> [Assigned task] A faithful, complete copy of the records is required.

Records Block Start

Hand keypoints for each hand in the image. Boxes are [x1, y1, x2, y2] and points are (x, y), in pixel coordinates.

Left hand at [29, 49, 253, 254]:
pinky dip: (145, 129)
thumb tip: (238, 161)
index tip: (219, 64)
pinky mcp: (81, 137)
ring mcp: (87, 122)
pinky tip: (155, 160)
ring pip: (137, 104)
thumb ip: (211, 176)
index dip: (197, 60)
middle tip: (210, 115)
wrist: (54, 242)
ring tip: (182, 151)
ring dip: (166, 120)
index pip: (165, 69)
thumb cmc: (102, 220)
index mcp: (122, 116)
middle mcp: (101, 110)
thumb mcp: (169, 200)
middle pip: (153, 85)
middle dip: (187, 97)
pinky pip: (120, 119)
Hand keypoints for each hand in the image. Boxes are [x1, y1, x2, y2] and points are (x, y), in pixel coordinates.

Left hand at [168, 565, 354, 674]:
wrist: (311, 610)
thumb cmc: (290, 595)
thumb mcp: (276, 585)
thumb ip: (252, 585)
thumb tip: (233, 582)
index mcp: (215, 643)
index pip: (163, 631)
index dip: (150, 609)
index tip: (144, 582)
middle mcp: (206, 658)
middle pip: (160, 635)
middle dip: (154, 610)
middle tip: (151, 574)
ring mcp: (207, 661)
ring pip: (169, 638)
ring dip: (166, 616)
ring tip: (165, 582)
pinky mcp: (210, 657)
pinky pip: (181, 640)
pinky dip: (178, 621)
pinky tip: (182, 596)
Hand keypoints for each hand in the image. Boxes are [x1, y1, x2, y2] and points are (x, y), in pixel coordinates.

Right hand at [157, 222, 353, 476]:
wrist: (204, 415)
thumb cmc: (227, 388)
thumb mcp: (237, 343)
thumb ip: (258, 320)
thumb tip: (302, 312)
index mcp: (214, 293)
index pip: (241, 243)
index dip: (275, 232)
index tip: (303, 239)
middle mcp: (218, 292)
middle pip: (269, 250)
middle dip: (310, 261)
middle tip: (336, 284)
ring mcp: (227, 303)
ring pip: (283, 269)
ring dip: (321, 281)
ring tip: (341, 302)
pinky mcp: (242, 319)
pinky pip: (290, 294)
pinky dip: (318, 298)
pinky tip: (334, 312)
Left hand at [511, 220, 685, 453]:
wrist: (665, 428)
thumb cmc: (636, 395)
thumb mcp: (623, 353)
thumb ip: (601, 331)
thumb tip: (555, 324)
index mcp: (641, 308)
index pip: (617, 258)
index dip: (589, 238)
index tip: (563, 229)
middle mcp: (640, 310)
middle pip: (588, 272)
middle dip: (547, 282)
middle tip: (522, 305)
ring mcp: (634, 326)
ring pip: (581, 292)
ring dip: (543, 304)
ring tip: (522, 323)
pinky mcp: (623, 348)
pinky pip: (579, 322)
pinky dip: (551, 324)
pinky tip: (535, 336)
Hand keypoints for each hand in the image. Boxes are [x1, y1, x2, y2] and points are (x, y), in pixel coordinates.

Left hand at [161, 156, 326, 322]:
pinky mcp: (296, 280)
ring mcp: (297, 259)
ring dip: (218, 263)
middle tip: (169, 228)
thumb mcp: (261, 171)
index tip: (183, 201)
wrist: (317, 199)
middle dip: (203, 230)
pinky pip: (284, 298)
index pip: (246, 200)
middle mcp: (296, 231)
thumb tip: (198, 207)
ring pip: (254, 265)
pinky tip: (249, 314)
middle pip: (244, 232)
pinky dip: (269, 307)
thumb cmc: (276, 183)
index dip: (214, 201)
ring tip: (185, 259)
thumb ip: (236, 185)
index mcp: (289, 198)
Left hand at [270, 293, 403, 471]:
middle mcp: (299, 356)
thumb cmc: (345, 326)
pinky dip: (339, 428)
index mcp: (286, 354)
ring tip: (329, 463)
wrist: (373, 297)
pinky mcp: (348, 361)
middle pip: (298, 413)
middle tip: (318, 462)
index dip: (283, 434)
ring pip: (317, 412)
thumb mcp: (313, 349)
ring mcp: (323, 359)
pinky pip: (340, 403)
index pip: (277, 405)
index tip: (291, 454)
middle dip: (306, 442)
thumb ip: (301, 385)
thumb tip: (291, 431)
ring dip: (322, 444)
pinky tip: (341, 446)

Records Block End

> [Task solution]
Hand keypoints for each hand in the image. Boxes are [x1, y1, x2, y2] and points are (x, y), in pixel coordinates.

Left hand at [29, 49, 253, 254]:
pinky dip: (145, 129)
thumb tip: (238, 161)
index tip: (219, 64)
pinky mcp: (81, 137)
ring mcp: (87, 122)
pinky tip: (155, 160)
ring pip: (137, 104)
thumb ip: (211, 176)
index dip: (197, 60)
middle tip: (210, 115)
wrist: (54, 242)
ring tip: (182, 151)
ring dip: (166, 120)
index pip: (165, 69)
thumb cmc: (102, 220)
index mcp: (122, 116)
middle mcp: (101, 110)
thumb mcp: (169, 200)
middle pip: (153, 85)
middle dip: (187, 97)
pinky pip: (120, 119)
Hand keypoints for each hand in the image. Boxes are [x1, y1, x2, y2] and points are (x, y), in pixel coordinates.

Left hand at [168, 565, 354, 674]:
wrist: (311, 610)
thumb cmc: (290, 595)
thumb mcp: (276, 585)
thumb ip: (252, 585)
thumb tip: (233, 582)
index mcp: (215, 643)
index pip: (163, 631)
index dip: (150, 609)
index tip: (144, 582)
middle mcp: (206, 658)
middle pip: (160, 635)
middle dip: (154, 610)
middle tip: (151, 574)
ring mcp: (207, 661)
ring pip: (169, 638)
ring dip: (166, 616)
ring tip: (165, 582)
pinky mcp: (210, 657)
pinky pip: (181, 640)
pinky dip: (178, 621)
pinky tip: (182, 596)
Hand keypoints for each hand in the image. Boxes are [x1, y1, x2, y2] and points are (x, y), in pixel coordinates.

Right hand at [157, 222, 353, 476]:
wrist: (204, 415)
thumb cmc: (227, 388)
thumb mcp: (237, 343)
thumb ip: (258, 320)
thumb tip: (302, 312)
index mcp: (214, 293)
index pip: (241, 243)
index dip: (275, 232)
index tip: (303, 239)
middle mcp: (218, 292)
middle pip: (269, 250)
middle dip: (310, 261)
middle tip: (336, 284)
ring mcp: (227, 303)
ring pip: (283, 269)
ring dip: (321, 281)
ring tip: (341, 302)
pinky mcp: (242, 319)
pinky pip: (290, 294)
pinky dip: (318, 298)
pinky tip: (334, 312)
Left hand at [511, 220, 685, 453]:
wrist: (665, 428)
thumb cmc: (636, 395)
thumb mcp: (623, 353)
thumb ip: (601, 331)
thumb tip: (555, 324)
index mcp: (641, 308)
index pip: (617, 258)
index dip: (589, 238)
index tip: (563, 229)
middle mcp: (640, 310)
middle pip: (588, 272)
middle dip: (547, 282)
middle tip: (522, 305)
ring mcp: (634, 326)
ring pip: (581, 292)
ring dip: (543, 304)
ring tip: (522, 323)
pinky mcp: (623, 348)
pinky pip: (579, 322)
pinky dip: (551, 324)
pinky tip: (535, 336)
Hand keypoints for each hand in the image. Boxes are [x1, y1, x2, y2] and points are (x, y), in pixel coordinates.

Left hand at [161, 156, 326, 322]:
pinky mcp: (296, 280)
ring mcp: (297, 259)
ring dip: (218, 263)
middle tip: (169, 228)
thumb mcp: (261, 171)
index tip: (183, 201)
wrist: (317, 199)
middle dip: (203, 230)
pinky pip: (284, 298)
index pip: (246, 200)
middle mcp: (296, 231)
thumb tip: (198, 207)
ring pip: (254, 265)
pinky tip: (249, 314)
middle pip: (244, 232)
pinky dip: (269, 307)
thumb cmc: (276, 183)
index dip: (214, 201)
ring tip: (185, 259)
thumb ip: (236, 185)
index mcp: (289, 198)
Left hand at [270, 293, 403, 471]:
middle mcp: (299, 356)
thumb cmc: (345, 326)
pinky dip: (339, 428)
index mcp: (286, 354)
ring tip: (329, 463)
wrist: (373, 297)
pinky mcp: (348, 361)
middle pip: (298, 413)
middle tip: (318, 462)
index dip: (283, 434)
ring pip: (317, 412)
thumb mcp: (313, 349)
ring mcp: (323, 359)
pinky pip: (340, 403)
index pip: (277, 405)
index tip: (291, 454)
middle dip: (306, 442)
thumb ip: (301, 385)
thumb tip: (291, 431)
ring dip: (322, 444)
pinky tip: (341, 446)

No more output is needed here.